A fundamental paradox sits at the heart of enterprise AI adoption: the tools organizations deploy to boost productivity may be quietly eroding the human competence required to keep those tools in check.

A randomized study by researchers from Anthropic, published in February 2026, delivers the most rigorous evidence yet of this dynamic. Developers tasked with learning a new asynchronous programming library showed measurable degradation in conceptual understanding, code reading, and debugging abilities when they used AI assistance — without, critically, recording significant efficiency gains on average. The productivity promise of AI, at least in learning contexts, did not materialize. The learning cost did.

The finding cuts against a comfortable assumption held by many technology leaders: that productivity gains and skill development can proceed in parallel, with AI handling execution while humans absorb understanding through exposure. This study suggests the opposite. When workers delegate cognitive effort to AI, the neurological work of forming durable mental models simply does not happen. Understanding is not a byproduct of watching AI perform — it requires active struggle with the material.

There is an important nuance here that executives should not overlook. The researchers identified six distinct patterns of AI interaction, and three of them — characterized by sustained cognitive engagement rather than passive delegation — preserved learning outcomes even while participants received AI assistance. The tool itself is not the villain. The workflow is. Organizations that deploy AI without designing for intentional engagement are, in effect, choosing short-term output metrics over long-term capability building.
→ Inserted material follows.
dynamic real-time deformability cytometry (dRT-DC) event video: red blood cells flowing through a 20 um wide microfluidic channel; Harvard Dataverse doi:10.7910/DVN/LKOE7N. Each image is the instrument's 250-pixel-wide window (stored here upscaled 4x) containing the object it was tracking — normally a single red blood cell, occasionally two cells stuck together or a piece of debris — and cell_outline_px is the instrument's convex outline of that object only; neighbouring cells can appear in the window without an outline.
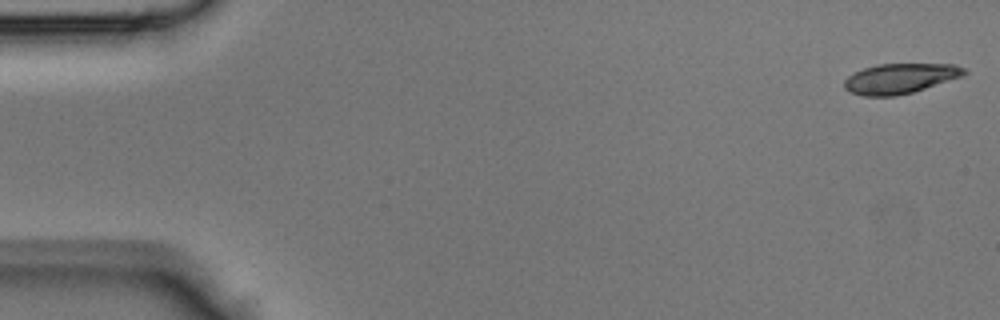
{"species": "Egyptian fruit bat (a non-hibernating species)", "species_latin": "Rousettus aegyptiacus", "temperature_condition": "room temperature", "stored_images_in_passage": 44, "camera_frame_rate_fps": 3000, "um_per_image_px": 0.085, "animal": {"sex": "male"}, "frame": {"image": 1, "passage_image": 1, "time_ms": 0.0, "image_size_px": [1000, 320], "cell_outline_px": [[968, 72], [964, 76], [912, 92], [896, 96], [864, 96], [852, 92], [844, 88], [844, 80], [848, 76], [864, 68], [876, 64], [956, 64], [964, 68]], "centroid_in_image_um": [76.53, 6.66], "position_along_channel_um": 8.5, "area_um2": 20.98}}
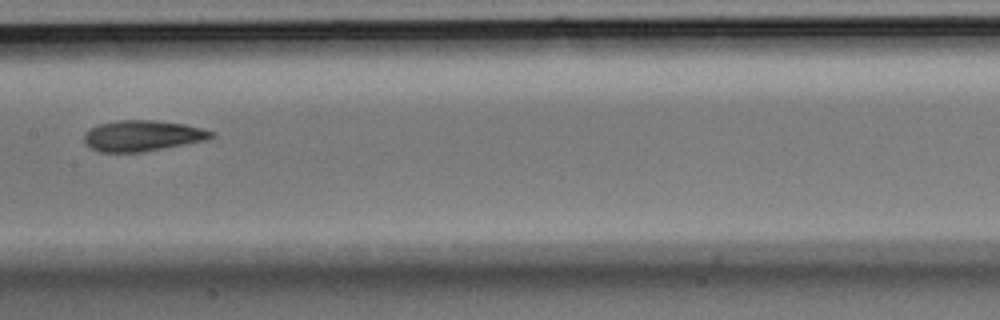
{"frame": {"image": 2, "passage_image": 22, "time_ms": 7.0, "image_size_px": [1000, 320], "cell_outline_px": [[216, 136], [208, 140], [144, 152], [100, 152], [84, 144], [84, 136], [92, 128], [100, 124], [116, 120], [156, 120], [184, 124], [216, 132]], "centroid_in_image_um": [12.16, 11.54], "position_along_channel_um": 195.2, "area_um2": 22.95}}
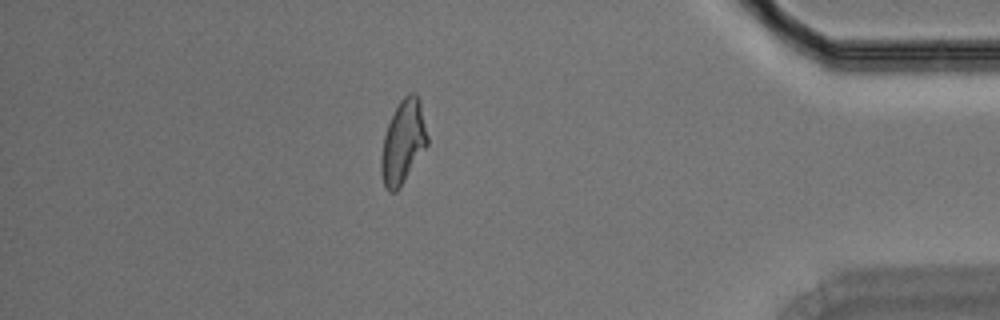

The implications compound in safety-critical environments. In software engineering, finance, healthcare, and infrastructure, human oversight of AI-generated outputs is not optional — it is the control mechanism that prevents systemic failure. If the workforce that supervises AI systems is progressively deskilled by using them, the margin for error narrows precisely as the systems grow more capable and consequential. This is the institutional risk that productivity dashboards do not capture.

For investors and board members evaluating AI transformation strategies, the relevant question is no longer simply what AI can do for output today. It is whether the organization is accumulating or depleting the human judgment required to govern AI tomorrow. Those are not the same trajectory, and confusing them is an increasingly expensive mistake.